### The task
If a line in the records below holds the word "camera", copy it.
◆ ◆ ◆ ◆
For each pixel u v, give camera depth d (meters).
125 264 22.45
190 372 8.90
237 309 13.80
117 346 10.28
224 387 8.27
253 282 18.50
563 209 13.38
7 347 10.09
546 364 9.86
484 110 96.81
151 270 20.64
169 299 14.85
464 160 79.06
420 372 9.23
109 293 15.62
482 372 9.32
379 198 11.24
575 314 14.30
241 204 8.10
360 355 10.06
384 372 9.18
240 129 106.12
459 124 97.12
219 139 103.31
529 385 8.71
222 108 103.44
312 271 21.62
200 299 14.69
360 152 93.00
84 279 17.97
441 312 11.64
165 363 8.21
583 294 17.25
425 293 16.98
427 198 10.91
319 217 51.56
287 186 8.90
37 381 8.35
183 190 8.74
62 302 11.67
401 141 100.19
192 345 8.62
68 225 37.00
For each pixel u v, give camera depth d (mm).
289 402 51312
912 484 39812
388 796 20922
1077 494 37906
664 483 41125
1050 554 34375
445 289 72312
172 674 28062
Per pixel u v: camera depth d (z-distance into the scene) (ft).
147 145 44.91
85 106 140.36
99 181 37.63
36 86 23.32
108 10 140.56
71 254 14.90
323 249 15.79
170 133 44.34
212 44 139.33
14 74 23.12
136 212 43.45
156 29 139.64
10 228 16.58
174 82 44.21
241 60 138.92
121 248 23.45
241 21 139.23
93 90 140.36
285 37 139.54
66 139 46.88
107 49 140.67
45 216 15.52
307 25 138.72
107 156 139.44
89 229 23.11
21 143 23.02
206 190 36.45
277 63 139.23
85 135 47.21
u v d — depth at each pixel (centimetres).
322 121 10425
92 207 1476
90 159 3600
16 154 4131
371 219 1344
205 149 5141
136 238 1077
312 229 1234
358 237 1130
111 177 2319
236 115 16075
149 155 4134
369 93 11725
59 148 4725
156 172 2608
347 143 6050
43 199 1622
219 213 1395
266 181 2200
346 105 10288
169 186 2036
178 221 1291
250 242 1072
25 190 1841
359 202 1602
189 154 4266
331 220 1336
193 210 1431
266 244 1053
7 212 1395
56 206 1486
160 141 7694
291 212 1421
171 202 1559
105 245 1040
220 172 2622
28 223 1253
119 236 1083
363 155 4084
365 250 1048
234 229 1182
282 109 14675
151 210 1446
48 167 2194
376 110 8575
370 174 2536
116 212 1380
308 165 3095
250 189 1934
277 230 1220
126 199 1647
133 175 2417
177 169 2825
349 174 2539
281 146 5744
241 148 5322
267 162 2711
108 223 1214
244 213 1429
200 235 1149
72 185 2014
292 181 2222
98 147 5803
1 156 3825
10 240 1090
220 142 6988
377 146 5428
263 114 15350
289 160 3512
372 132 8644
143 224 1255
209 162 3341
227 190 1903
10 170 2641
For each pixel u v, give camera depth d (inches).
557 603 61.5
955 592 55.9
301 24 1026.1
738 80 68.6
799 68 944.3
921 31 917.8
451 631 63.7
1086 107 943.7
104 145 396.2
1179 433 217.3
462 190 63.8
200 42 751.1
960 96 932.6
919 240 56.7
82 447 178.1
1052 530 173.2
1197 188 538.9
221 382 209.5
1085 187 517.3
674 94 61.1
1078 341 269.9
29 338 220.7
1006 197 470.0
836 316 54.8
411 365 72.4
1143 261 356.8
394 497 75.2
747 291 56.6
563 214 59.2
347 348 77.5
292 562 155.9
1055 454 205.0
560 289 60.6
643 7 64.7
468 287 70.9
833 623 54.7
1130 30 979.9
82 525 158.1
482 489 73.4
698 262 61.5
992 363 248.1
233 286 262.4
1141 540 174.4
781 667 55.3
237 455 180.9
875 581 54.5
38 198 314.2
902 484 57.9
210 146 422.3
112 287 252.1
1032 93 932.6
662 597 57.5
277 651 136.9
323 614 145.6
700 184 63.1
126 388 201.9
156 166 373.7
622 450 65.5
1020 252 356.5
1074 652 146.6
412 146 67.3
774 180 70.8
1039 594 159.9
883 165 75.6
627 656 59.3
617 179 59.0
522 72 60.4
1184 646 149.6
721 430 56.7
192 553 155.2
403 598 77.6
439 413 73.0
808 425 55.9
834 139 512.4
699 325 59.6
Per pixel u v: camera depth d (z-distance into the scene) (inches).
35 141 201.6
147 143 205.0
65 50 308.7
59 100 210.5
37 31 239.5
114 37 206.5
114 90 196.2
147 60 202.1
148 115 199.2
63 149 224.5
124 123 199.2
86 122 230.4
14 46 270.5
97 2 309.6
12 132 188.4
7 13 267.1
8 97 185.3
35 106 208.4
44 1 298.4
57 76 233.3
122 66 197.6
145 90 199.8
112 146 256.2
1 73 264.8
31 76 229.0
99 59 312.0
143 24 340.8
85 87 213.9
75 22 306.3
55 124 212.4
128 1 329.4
◆ ◆ ◆ ◆
### Response box
For each pixel u v, give camera depth d (meters).
For each pixel u v, give camera depth d (mm).
Per pixel u v: camera depth d (z-distance into the scene) (ft).
For each pixel u v, give camera depth d (inches).
Per pixel u v: camera depth d (z-distance into the scene) (inches).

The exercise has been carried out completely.